Think about it- Bismark was only crippled because a torpedo hit the rudder which was not within the real armour protection.

Tirpitz- well read the history of 617 Squadron. We hadn't anything which would do. These battle wagons were far heavier than the Geneva Convention allowed.

Jetex Jim
8th Nov 2007, 21:06
This site
http://www.avoca.ndirect.co.uk/enigma/enigma9.htm

contains this interesting quote regarding BOB/enigma

The actual order to start massive bombing given by Reichsmarschall Goering was intercepted, decrypted and immediately passed to Dowding and Churchill. It read: " Within a short period of time you will wipe the British Air Force from the sky. Heil Hitler" but bad weather delayed the German attack for several days. In the first wave the Germans made 1,786 sorties against airfields and defence positions, losing 75 aircraft. As the intensity of bombing was continuously increasing, Fighter Command was able to engage the enemy in the most effective way. Dowding's methods were highly criticised by his subordinates, who did not have access to Ultra information. This eventually resulted in him being sacked at the end of 1940 and in retirement by 1942. What irony! He was sacked, because he knew much more than his critics.

Fly-by-Wife
9th Nov 2007, 21:01
It is quite correct to mention that the Brits could break the Nazi Codes and Messages. Unfortunately, the speed of decoding was manual and painfully slow. I doubt that most important signals could be identified- just like that.

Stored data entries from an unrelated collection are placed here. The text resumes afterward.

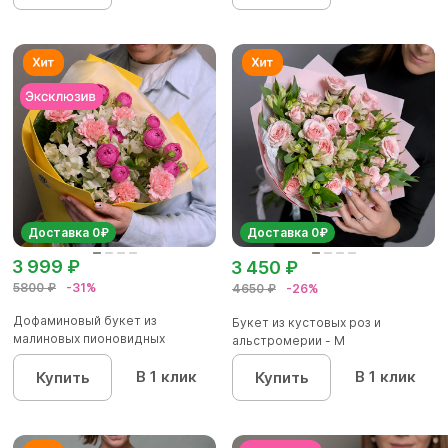
Доставка 0₽
Доставка 0₽
3 999 ₽
3 450 ₽
5800 ₽
-31%
4650 ₽
-26%
Дофаминовый букет из
Букет из кустовых роз и
малиновых пионовидных
альстромерии - М
кустовых роз...
В 1 клик
В 1 клик
Купить
Купить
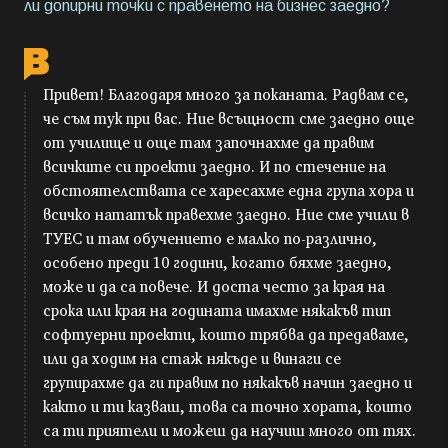
ли допирни точки с правенето на бизнес заедно?
Привет! Благодаря много за поканата. Радвам се,
че съм тук при вас. Ние всъщност сме заедно още
от училище и още там започнахме да правим
всичките си проекти заедно. И по стечение на
обстоятелствата се харесахме една група хора и
всичко нататък правехме заедно. Ние сме учили в
ТУЕС и там обучението е малко по-различно,
особено преди 10 години, когато бяхме заедно,
може и да са повече. И доста често за края на
срока или края на годината имахме някакъв тип
софтуерни проекти, които трябва да предаваме,
или да ходим на стаж някъде и винаги се
групирахме да ги правим по някакъв начин заедно и
както и ти казваш, това са точно хората, които
са ти приятели и можеш да научиш много от тях.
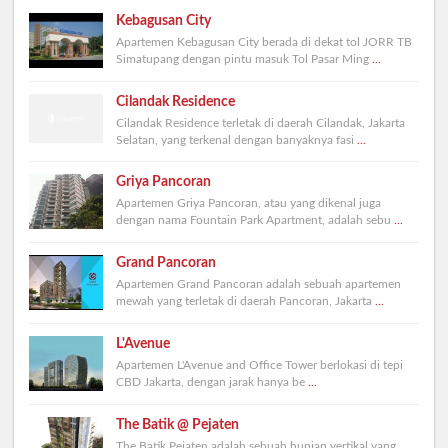
Kebagusan City
Apartemen Kebagusan City berada di dekat tol JORR TB
Simatupang dengan pintu masuk Tol Pasar Ming
...
Cilandak Residence
Cilandak Residence terletak di daerah Cilandak, Jakarta
Selatan, yang terkenal dengan banyaknya fasi
...
Griya Pancoran
Apartemen Griya Pancoran, atau yang dikenal juga
dengan nama Fountain Park Apartment, adalah sebu
...
Grand Pancoran
Apartemen Grand Pancoran adalah sebuah apartemen
mewah yang terletak di daerah Pancoran, Jakarta
...
L'Avenue
Apartemen L'Avenue and Office Tower berlokasi di tepi
CBD Jakarta, dengan jarak hanya be
...
The Batik @ Pejaten
The Batik Pejaten adalah sebuah hunian vertikal yang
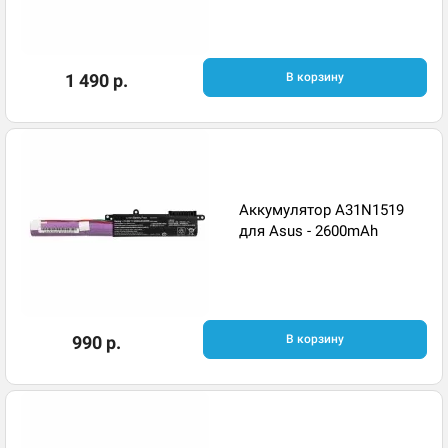
1 490 р.
В корзину
Аккумулятор A31N1519
для Asus - 2600mAh
990 р.
В корзину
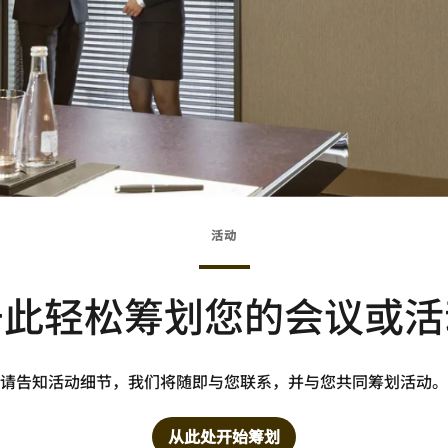
活动
于此轻松筹划您的会议或活
请告知活动细节，我们将随即与您联系，并与您共同筹划活动。
从此处开始筹划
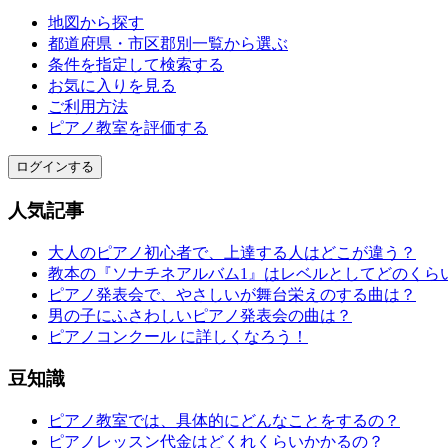
地図から探す
都道府県・市区郡別一覧から選ぶ
条件を指定して検索する
お気に入りを見る
ご利用方法
ピアノ教室を評価する
ログインする
人気記事
大人のピアノ初心者で、上達する人はどこが違う？
教本の『ソナチネアルバム1』はレベルとしてどのくら
ピアノ発表会で、やさしいが舞台栄えのする曲は？
男の子にふさわしいピアノ発表会の曲は？
ピアノコンクール に詳しくなろう！
豆知識
ピアノ教室では、具体的にどんなことをするの？
ピアノレッスン代金はどくれくらいかかるの？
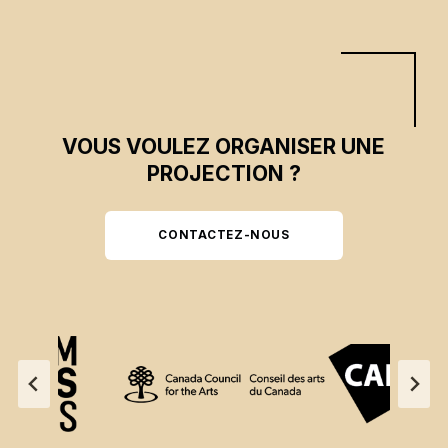
VOUS VOULEZ ORGANISER UNE
PROJECTION ?
CONTACTEZ-NOUS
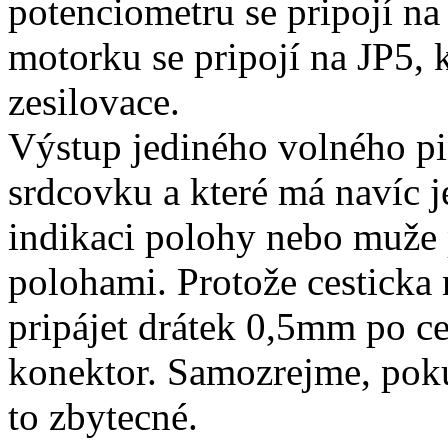
potenciometru se pripojí n
motorku se pripojí na JP5
zesilovace.
Výstup jediného volného pin
srdcovku a které má navíc je
indikaci polohy nebo muže 
polohami. Protože cesticka 
pripájet drátek 0,5mm po ce
konektor. Samozrejme, pok
to zbytecné.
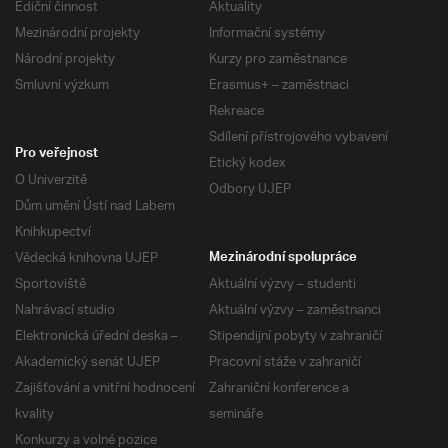
Ediční činnost
Aktuality
Mezinárodní projekty
Informační systémy
Národní projekty
Kurzy pro zaměstnance
Smluvní výzkum
Erasmus+ – zaměstnaci
Rekreace
Sdílení přístrojového vybavení
Pro veřejnost
Etický kodex
O Univerzitě
Odbory UJEP
Dům umění Ústí nad Labem
Knihkupectví
Vědecká knihovna UJEP
Mezinárodní spolupráce
Sportoviště
Aktuální výzvy – studenti
Nahrávací studio
Aktuální výzvy – zaměstnanci
Elektronická úřední deska –
Stipendijní pobyty v zahraničí
Akademický senát UJEP
Pracovní stáže v zahraničí
Zajišťování a vnitřní hodnocení
Zahraniční konference a
kvality
semináře
Konkurzy a volné pozice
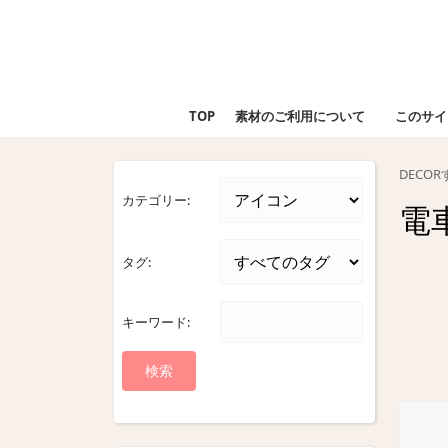
Skip
to
content
Skip
to
TOP
素材のご利用について
このサイ
content
DECO
カテゴリー:
電
タグ:
キーワード:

Norman, perhaps YOU doubt that important signals could be usefully decoded.

I prefer to believe the views of the experts and historians. Maybe if you actually read any of the histories about Ultra / Enigma you will begin to understand. Much of the value of ULTRA was not gained from individual signals (although many such were broken in time to be of value), but in fact from the painstaking cross-referencing of a myriad specks of information.

Capturing 'Enigma' changed all that

What on earth does that mean? Enigma machines of varying types (and there were many, both over the years and in different branches of the German services) were available to the Allies long before the start of the war. The enigma machine was originally a commercially available product, for goodness sake!

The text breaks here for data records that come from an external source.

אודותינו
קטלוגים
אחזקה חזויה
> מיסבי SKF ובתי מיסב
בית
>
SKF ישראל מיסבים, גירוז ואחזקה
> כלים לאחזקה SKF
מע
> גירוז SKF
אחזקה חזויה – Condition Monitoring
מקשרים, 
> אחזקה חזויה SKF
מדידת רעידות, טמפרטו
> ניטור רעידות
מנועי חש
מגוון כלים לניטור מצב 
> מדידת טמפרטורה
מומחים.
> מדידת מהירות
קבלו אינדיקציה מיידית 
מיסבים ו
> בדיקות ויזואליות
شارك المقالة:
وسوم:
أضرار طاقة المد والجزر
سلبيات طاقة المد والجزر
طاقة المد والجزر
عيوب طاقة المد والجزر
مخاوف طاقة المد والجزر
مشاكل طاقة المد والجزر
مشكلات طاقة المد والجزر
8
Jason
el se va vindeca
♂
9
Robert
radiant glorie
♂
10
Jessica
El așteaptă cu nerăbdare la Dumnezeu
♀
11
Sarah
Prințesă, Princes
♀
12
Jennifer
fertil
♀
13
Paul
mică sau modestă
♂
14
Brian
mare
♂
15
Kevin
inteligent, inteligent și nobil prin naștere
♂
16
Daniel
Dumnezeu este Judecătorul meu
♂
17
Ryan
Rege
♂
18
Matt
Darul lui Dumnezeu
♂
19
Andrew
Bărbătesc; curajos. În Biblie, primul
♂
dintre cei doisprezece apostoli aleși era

The machine itself was relatively easy to replicate. The problem was discovering the rotor and plugboard settings, which changed daily (or even more frequently). That was the challenge, not getting hold of the machine.

Please read a little about the subject before making such meaningless pronouncements.

FBW

norman atkinson
9th Nov 2007, 21:24
I was on something very close to what you are talking about.
Even now, what went on is not being admitted.

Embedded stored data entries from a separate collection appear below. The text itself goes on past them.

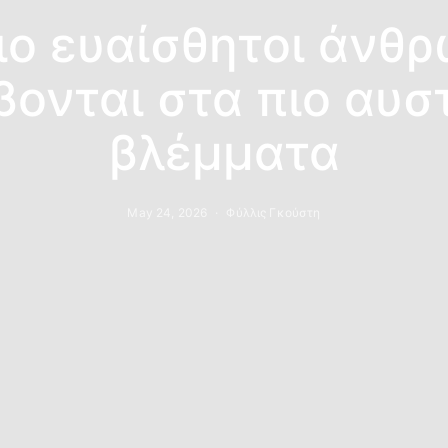
ιο ευαίσθητοι άνθ
βονται στα πιο αυσ
βλέμματα
May 24, 2026
Φύλλις Γκούστη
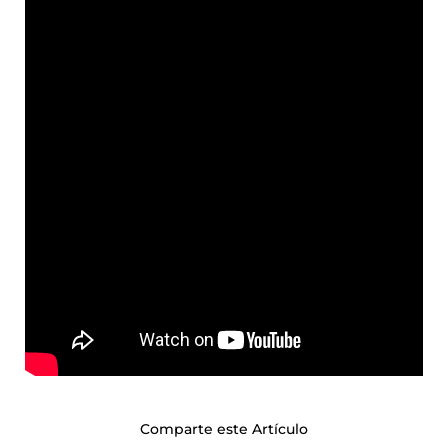
Comparte este Artículo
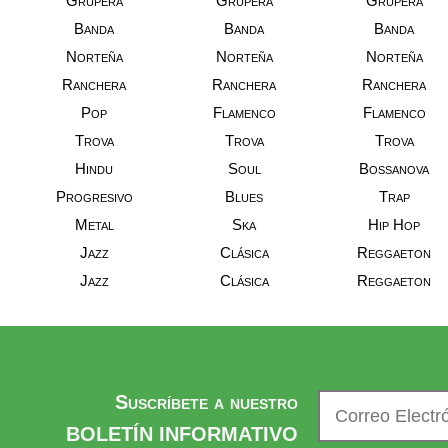
Grupera
Grupera
Grupera
Banda
Banda
Banda
Norteña
Norteña
Norteña
Ranchera
Ranchera
Ranchera
Pop
Flamenco
Flamenco
Trova
Trova
Trova
Hindu
Soul
Bossanova
Progresivo
Blues
Trap
Metal
Ska
Hip Hop
Jazz
Clásica
Reggaeton
Jazz
Clásica
Reggaeton
Suscríbete a nuestro
BOLETÍN INFORMATIVO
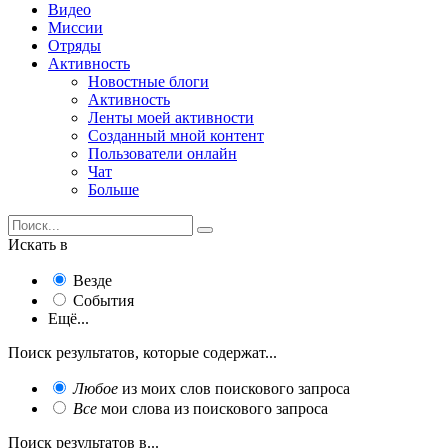
Видео
Миссии
Отряды
Активность
Новостные блоги
Активность
Ленты моей активности
Созданный мной контент
Пользователи онлайн
Чат
Больше
Искать в
Везде
События
Ещё...
Поиск результатов, которые содержат...
Любое
из моих слов поискового запроса
Все
мои слова из поискового запроса
Поиск результатов в...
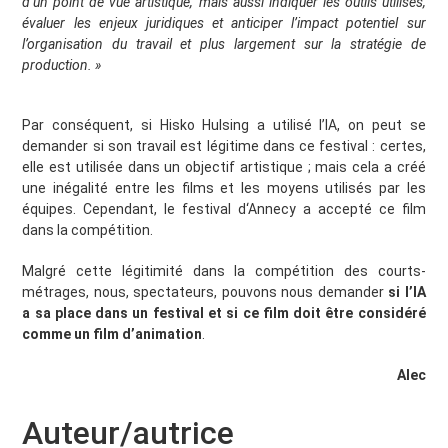
d’un point de vue artistique, mais aussi indiquer les outils utilisés,
évaluer les enjeux juridiques et anticiper l’impact potentiel sur
l’organisation du travail et plus largement sur la stratégie de
production. »
Par conséquent, si Hisko Hulsing a utilisé l’IA, on peut se
demander si son travail est légitime dans ce festival : certes,
elle est utilisée dans un objectif artistique ; mais cela a créé
une inégalité entre les films et les moyens utilisés par les
équipes. Cependant, le festival d‘Annecy a accepté ce film
dans la compétition.
Malgré cette légitimité dans la compétition des courts-
métrages, nous, spectateurs, pouvons nous demander
si l’IA
a sa place dans un festival et si ce film doit être considéré
comme un film d’animation
.
Alec
Auteur/autrice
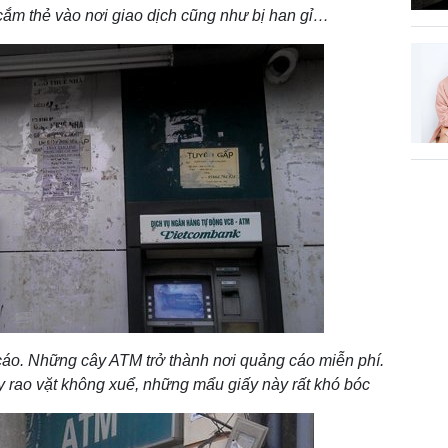
ắm thẻ vào nơi giao dịch cũng như bị han gỉ…
áo. Những cây ATM trở thành nơi quảng cáo miễn phí.
 rao vặt không xuể, những mẩu giấy này rất khó bóc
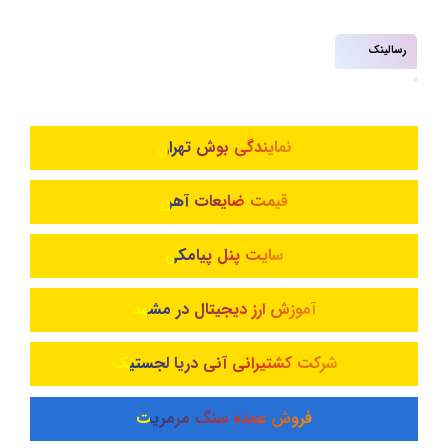
رسالینک
نمایندگی بوش تهران
قیمت ضایعات آهن
سایت پنل پیامکی
آموزش ارز دیجیتال در مشهد
شرکت کشتیرانی آنی دریا لجستیک
فروش عمده سنگ مرمریت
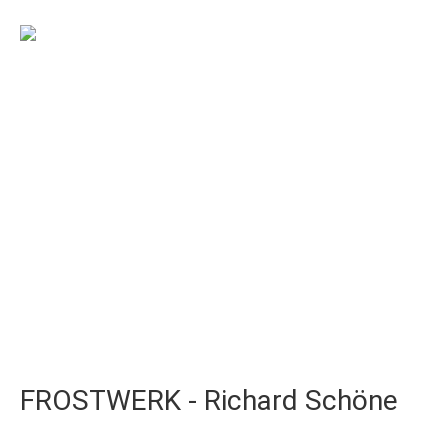
FROSTWERK - Richard Schöne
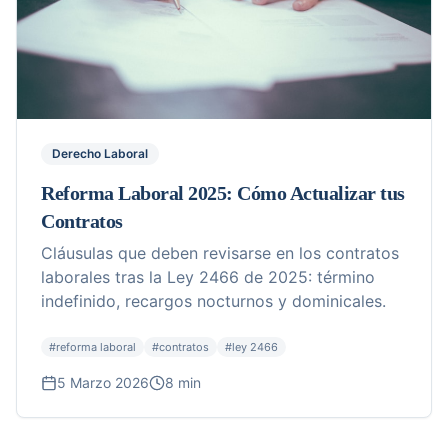
Derecho Laboral
Reforma Laboral 2025: Cómo Actualizar tus
Contratos
Cláusulas que deben revisarse en los contratos
laborales tras la Ley 2466 de 2025: término
indefinido, recargos nocturnos y dominicales.
#
reforma laboral
#
contratos
#
ley 2466
5 Marzo 2026
8 min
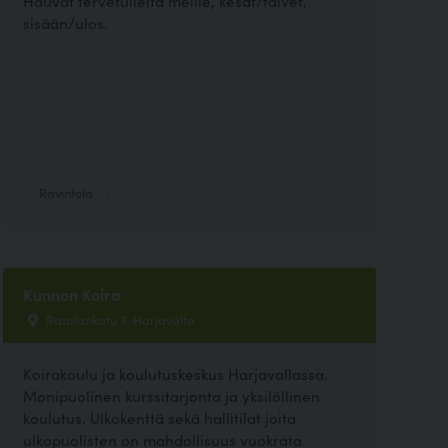
Hauvat tervetulleita meille, kesät/talvet,
sisään/ulos.
Ravintola
Kunnon Koira
Ratalankatu 3, Harjavalta
Koirakoulu ja koulutuskeskus Harjavallassa.
Monipuolinen kurssitarjonta ja yksilöllinen
koulutus. Ulkokenttä sekä hallitilat joita
ulkopuolisten on mahdollisuus vuokrata.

The important thing is whether the staffing levels at Bletchley Park are correct. If they were so low, I am right. If they weren't, I apologise.

What has to be remembered is that things happened- in very unusual and small places- not just Bletchley Park.

tornadoken
23rd Nov 2007, 10:54
#3, Robin: Not again!! A.Cumming's DT item is repeated in current BBC History mag. Popular History spreads interest, snares youngblood that may dig anew and amaze us fogies that may not know it all. On any well-aired subj a fresh slant is needed, if an author is to sell. Pieces in the mag include one on Spitfire's emergence via Westland Whirlwind, Lord Nuffield, suppliers' "moaning" about V-S' poor drawings, and fabrication dispersal inc. to a basket-weaver, all traced "for the first time properly" (my shelf has 4 books on this).
.
Another re-hashes last year's de-bunking of the knightly joust. "Couldn't shoot straight" is the shoutline for the cannon: m.g. issue. It's right, in that 19-year-olds after 2 pops at a trundling drogue must then tangle for real. Conscript PBI had the same wake-up after a dozen rounds at the butts, then into a maelstrom. On both sides. So: how did they do it? The PM gave the answer, there and then: "so much owed..." Some tenets of faith and pride deflect the debunker. Please: less pooh, more phew!